In order to enhance the expression of BsBacD, its native RBS was replaced to upregulate the mRNA translation initiation rate in the recombinant strain. The translation rate prediction and design of new RBS was done using RBS Calculator 2.0[27-29]. The strain p15/AQ10 expressed more BsBacD protein (Fig. S4), and its AQ production increased by 76.1 % compared to p11/AQ10 (Fig. 6b).

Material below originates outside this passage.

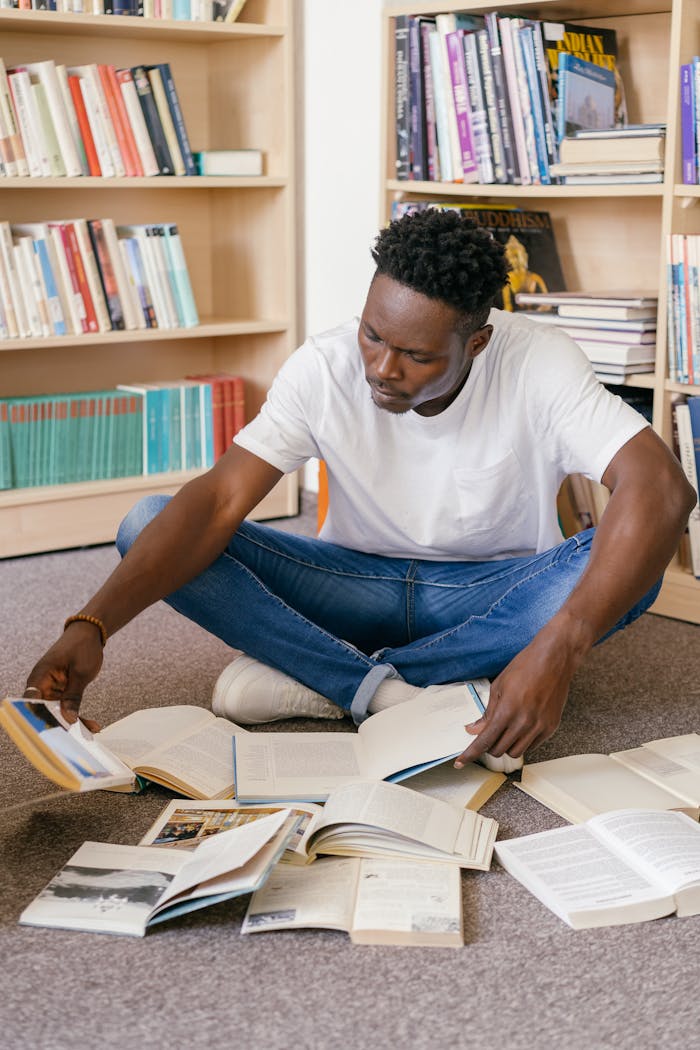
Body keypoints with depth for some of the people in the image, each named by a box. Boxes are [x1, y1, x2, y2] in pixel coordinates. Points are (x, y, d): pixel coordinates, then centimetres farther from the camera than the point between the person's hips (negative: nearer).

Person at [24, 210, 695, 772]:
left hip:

Optimization of the conditions for whole-cell biocatalysis
After successfully constructing an engineered E.coli strains for AQ production by metabolic engineering, we investigated its applicability as whole-cell biocatalyst for the biotechnological production of AQ. Bioconversion parameters that affect the activity of the biocatalyst, such as temperature and pH, were investigated. AQ production reached maximal values at 30 ℃ (Fig. 7a) and pH 9.0 (Fig. 7b). A decreased in pH was observed as the bioconversion proceeded, which affected the biosynthesis of AQ. It should be noted that glucose was supplemented in the reaction mixture to supply ATP for the reactions catalyzed by GlnA and BacD, it was reported that excess glucose can lead to acetate accumulation. Consequently, we measured the concentration of acetate and found that it was accumulated. To alleviate this, different glucose feeding strategies were applied to reduce acetate accumulation in the bioconversion process, including 1) 50 mM glucose at once; 2) 10 mM every 3 hours; and 3) 20 mM every 3 hours. When a low concentration of glucose (10 mM) was fed every three hours (Fig. 7c), glucose was fully utilized (Fig. S5a), and only a small amount of acetic acid accumulated (Fig. S5b ), indicating that 10mM glucose fed every three hours matched AQ productivity. The time profiles of the bioconversion indicated that alanine was exhausted first, and the ratio of glutamic acid to alanine was investigated (Fig.7d). Under feeding with 10 mM glucose every three hours at 30 ℃ and pH 9.0, the strain p15/AQ10 produced 71.7 mM AQ, from 100 mM glutamic acid and 125 mM alanine, after 18 hours of reaction, corresponding to a productivity of 3.98 mM/h. Moreover, a conversion rate of 71.7% was achieved for glutamic acid representing a 100% increase compared to the conversion rate before the optimization.